* **Task material**
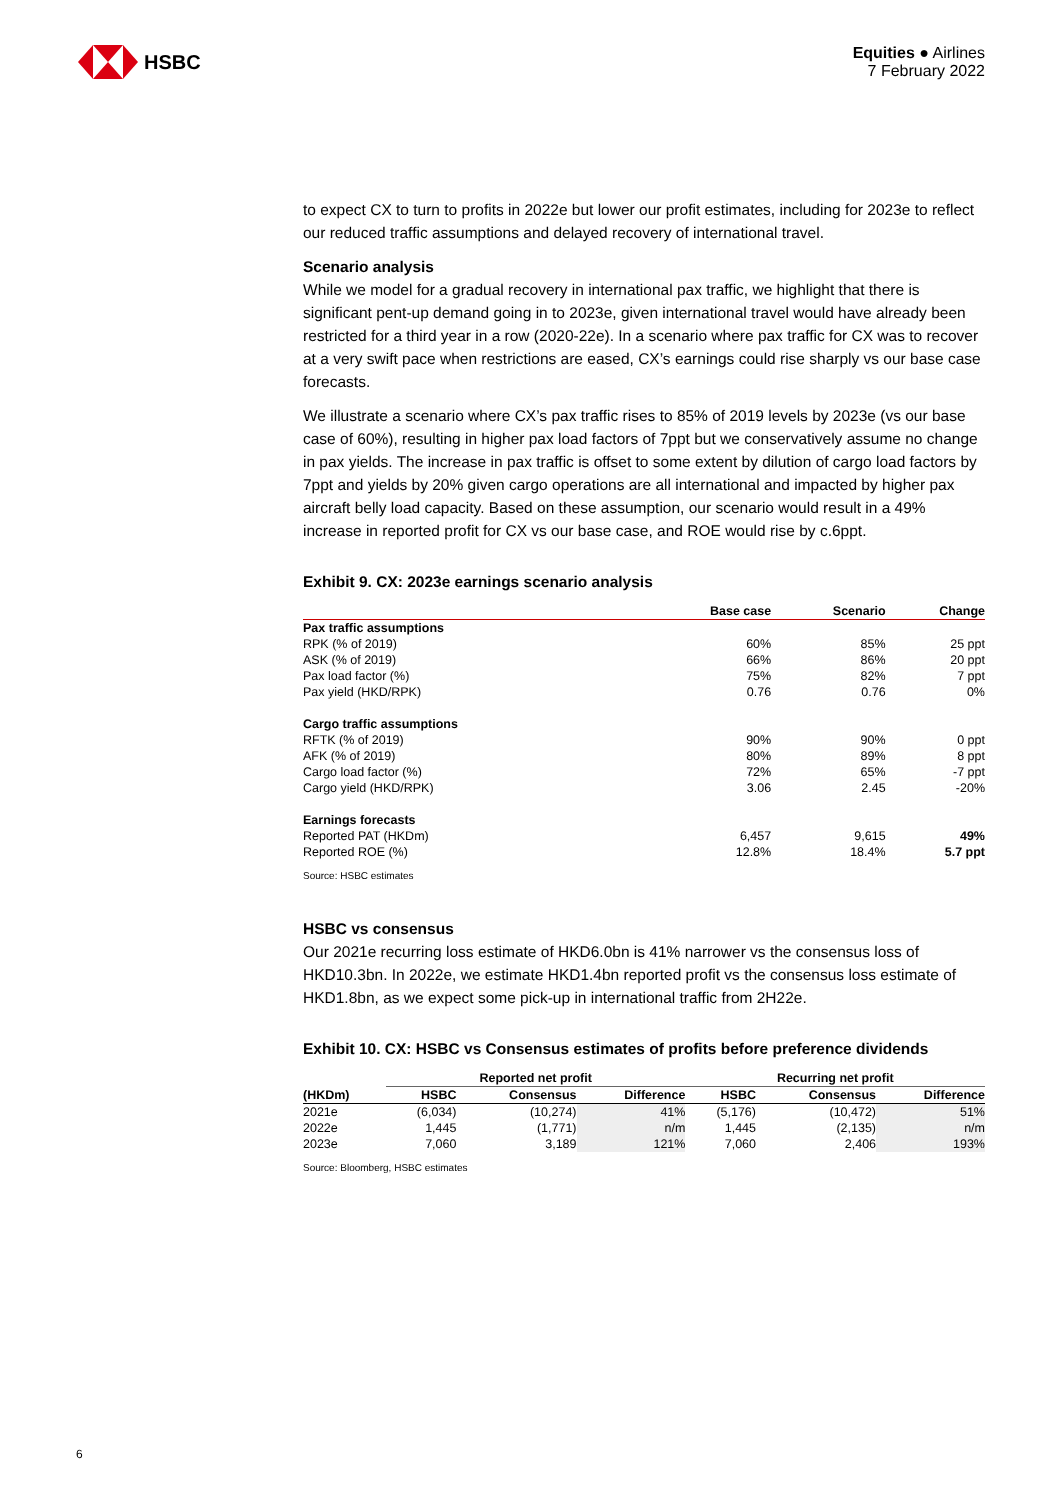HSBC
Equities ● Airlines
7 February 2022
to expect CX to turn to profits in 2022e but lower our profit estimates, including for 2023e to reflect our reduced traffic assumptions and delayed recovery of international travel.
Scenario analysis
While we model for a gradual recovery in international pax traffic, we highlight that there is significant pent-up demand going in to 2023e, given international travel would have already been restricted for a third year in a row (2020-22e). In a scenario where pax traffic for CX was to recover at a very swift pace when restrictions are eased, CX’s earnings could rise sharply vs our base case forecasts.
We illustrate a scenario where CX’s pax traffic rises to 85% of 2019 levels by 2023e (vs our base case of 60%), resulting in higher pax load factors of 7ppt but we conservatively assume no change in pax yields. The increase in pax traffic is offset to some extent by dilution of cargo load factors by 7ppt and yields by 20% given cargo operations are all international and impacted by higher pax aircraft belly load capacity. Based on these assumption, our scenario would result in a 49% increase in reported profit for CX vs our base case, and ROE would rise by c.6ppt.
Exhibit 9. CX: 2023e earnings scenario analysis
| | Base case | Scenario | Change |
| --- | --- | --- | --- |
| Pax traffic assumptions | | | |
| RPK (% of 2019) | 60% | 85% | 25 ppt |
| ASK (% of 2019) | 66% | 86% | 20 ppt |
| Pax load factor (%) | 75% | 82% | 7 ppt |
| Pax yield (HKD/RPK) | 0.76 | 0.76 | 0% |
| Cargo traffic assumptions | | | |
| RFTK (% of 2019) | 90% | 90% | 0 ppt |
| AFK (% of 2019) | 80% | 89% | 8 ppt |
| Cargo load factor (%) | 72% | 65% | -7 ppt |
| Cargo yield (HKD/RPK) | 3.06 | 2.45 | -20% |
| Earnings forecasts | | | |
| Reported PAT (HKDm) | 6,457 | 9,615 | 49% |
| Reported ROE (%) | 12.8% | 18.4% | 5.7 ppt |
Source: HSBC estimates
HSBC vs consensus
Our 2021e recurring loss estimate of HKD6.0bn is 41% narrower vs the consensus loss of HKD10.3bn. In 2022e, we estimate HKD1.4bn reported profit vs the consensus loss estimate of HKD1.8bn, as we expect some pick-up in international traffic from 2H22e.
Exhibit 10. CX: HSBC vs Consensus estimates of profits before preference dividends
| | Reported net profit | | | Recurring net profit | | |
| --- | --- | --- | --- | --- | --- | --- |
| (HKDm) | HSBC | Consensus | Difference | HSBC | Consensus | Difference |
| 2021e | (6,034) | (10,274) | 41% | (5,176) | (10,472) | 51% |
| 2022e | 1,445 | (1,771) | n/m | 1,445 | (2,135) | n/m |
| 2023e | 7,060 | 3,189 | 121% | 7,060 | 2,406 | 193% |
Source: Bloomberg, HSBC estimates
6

* **How to complete this task**
Reproduce only the lines running from the one with "18.4% | 5.7 ppt |" through the final line of the listing above, both ends included.

* **Task solution**
| Reported ROE (%) | 12.8% | 18.4% | 5.7 ppt |
Source: HSBC estimates
HSBC vs consensus
Our 2021e recurring loss estimate of HKD6.0bn is 41% narrower vs the consensus loss of HKD10.3bn. In 2022e, we estimate HKD1.4bn reported profit vs the consensus loss estimate of HKD1.8bn, as we expect some pick-up in international traffic from 2H22e.
Exhibit 10. CX: HSBC vs Consensus estimates of profits before preference dividends
| | Reported net profit | | | Recurring net profit | | |
| --- | --- | --- | --- | --- | --- | --- |
| (HKDm) | HSBC | Consensus | Difference | HSBC | Consensus | Difference |
| 2021e | (6,034) | (10,274) | 41% | (5,176) | (10,472) | 51% |
| 2022e | 1,445 | (1,771) | n/m | 1,445 | (2,135) | n/m |
| 2023e | 7,060 | 3,189 | 121% | 7,060 | 2,406 | 193% |
Source: Bloomberg, HSBC estimates
6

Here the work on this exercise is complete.